Беспокойники города Питера
Майк был в приподнятом настроении, рассказывал, что в Москве вот-вот выйдет на виниле его сольник «LV», за который ему дают очень приличные деньги, и пытался изображать радушного хозяина. Внешне не подавая вида, в душе я был поражен тем, насколько Майк изменился. Мы не встречались с ним около года, но впечатление было такое, будто прошло как минимум лет десять. Лицо его стало отечным, нездоровым, он поседел и не то чтобы обрюзг, но весь как-то отяжелел, кроме того, он слегка приволакивал ногу и, неумело скрывая это, плохо управлялся с правой рукой.
Как водится, мы принесли с собой водку, пепси-колу и немудреную закуску в виде хлеба и рыбных консервов. Майк достал стопки, и тут я сообразил, что Левкин, проведя свои лучшие годы в чопорной, но глубоко провинциальной Латвии, вероятно, понятия не имеет, что такое «чпок». Ни я, ни Майк давно уже не употребляли этот гремучий микс — забава, как бородатый анекдот, давно пережила свой час, — но искушение блеснуть перед Левкиным молодечеством была столь велика, что я не удержался.
— А не махнуть ли чпок? — иезуитски предложил я Майку.
Конечно, идея была дурацкая и насквозь фальшивая — жизнь не скачет, как запиленная пластинка, на уже однажды прокрученную дорожку. Однако Майк, обычно чуткий и нетерпимый к любой искусственности, согласился. В конце концов, его вновь настигли добрые вести — почему бы не изловчиться и не схватить удачу за хвост? А может, как мягкий и понимающий человек он просто подыграл моему суетному желанию пустить гостю пыль в глаза?
В нужной пропорции я налил в стопки водку и пепси-колу, после чего мы с Майком под настороженно-любопытным взглядом Левкина шлепнули запертые ладонью посудины каждый о свое колено. Мой «чпок» махнулся вполне благополучно, а вот Майка подвела непослушная рука — шипящая, как аспид, смесь выплеснулась ему на джинсы. Майк чувствовал себя неловко, поскольку явно стеснялся своей отказывающейся повиноваться руки; я тоже был смущен, так как невольно вынудил гордого хозяина обнаружить столь неугодную его самолюбию слабость. После этого мы уже не куражились и допивали водку банально, как заведено.

> Данные:
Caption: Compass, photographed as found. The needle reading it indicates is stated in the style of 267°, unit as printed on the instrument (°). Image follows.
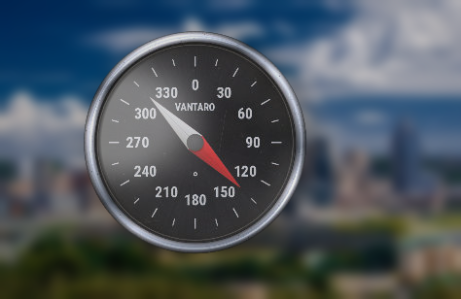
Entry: 135°
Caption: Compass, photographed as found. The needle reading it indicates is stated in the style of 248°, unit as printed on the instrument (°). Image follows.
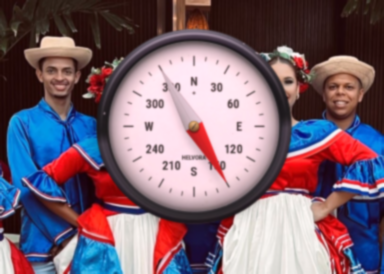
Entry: 150°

> Пункт задания 1: Обновите фрагмент отрывка: перепишите всё от «Беспокойники города Питера» до «с правой рукой.», поставив «Риге» вместо «Москве».
> Пункт задания 2: Определите, согласуется ли с отрывком каждое утверждение, и подкрепите ответ «да» или «нет» точной цитатой: (a) Майк и рассказчик не виделись около года; (b) лучшие годы Левкин провел в Литве; (c) «чпок» у Майка получился благополучно.
> Пункт задания 3: Перечислите всё, что гости, по словам отрывка, принесли с собой к Майку.

> Письменный ответ 1:
Беспокойники города Питера
Майк был в приподнятом настроении, рассказывал, что в Риге вот-вот выйдет на виниле его сольник «LV», за который ему дают очень приличные деньги, и пытался изображать радушного хозяина. Внешне не подавая вида, в душе я был поражен тем, насколько Майк изменился. Мы не встречались с ним около года, но впечатление было такое, будто прошло как минимум лет десять. Лицо его стало отечным, нездоровым, он поседел и не то чтобы обрюзг, но весь как-то отяжелел, кроме того, он слегка приволакивал ногу и, неумело скрывая это, плохо управлялся с правой рукой.

> Письменный ответ 2:
(a) Да: «Мы не встречались с ним около года».
(b) Нет: «проведя свои лучшие годы в чопорной, но глубоко провинциальной Латвии».
(c) Нет: «а вот Майка подвела непослушная рука — шипящая, как аспид, смесь выплеснулась ему на джинсы».

> Письменный ответ 3: Водка, пепси-кола, хлеб, рыбные консервы.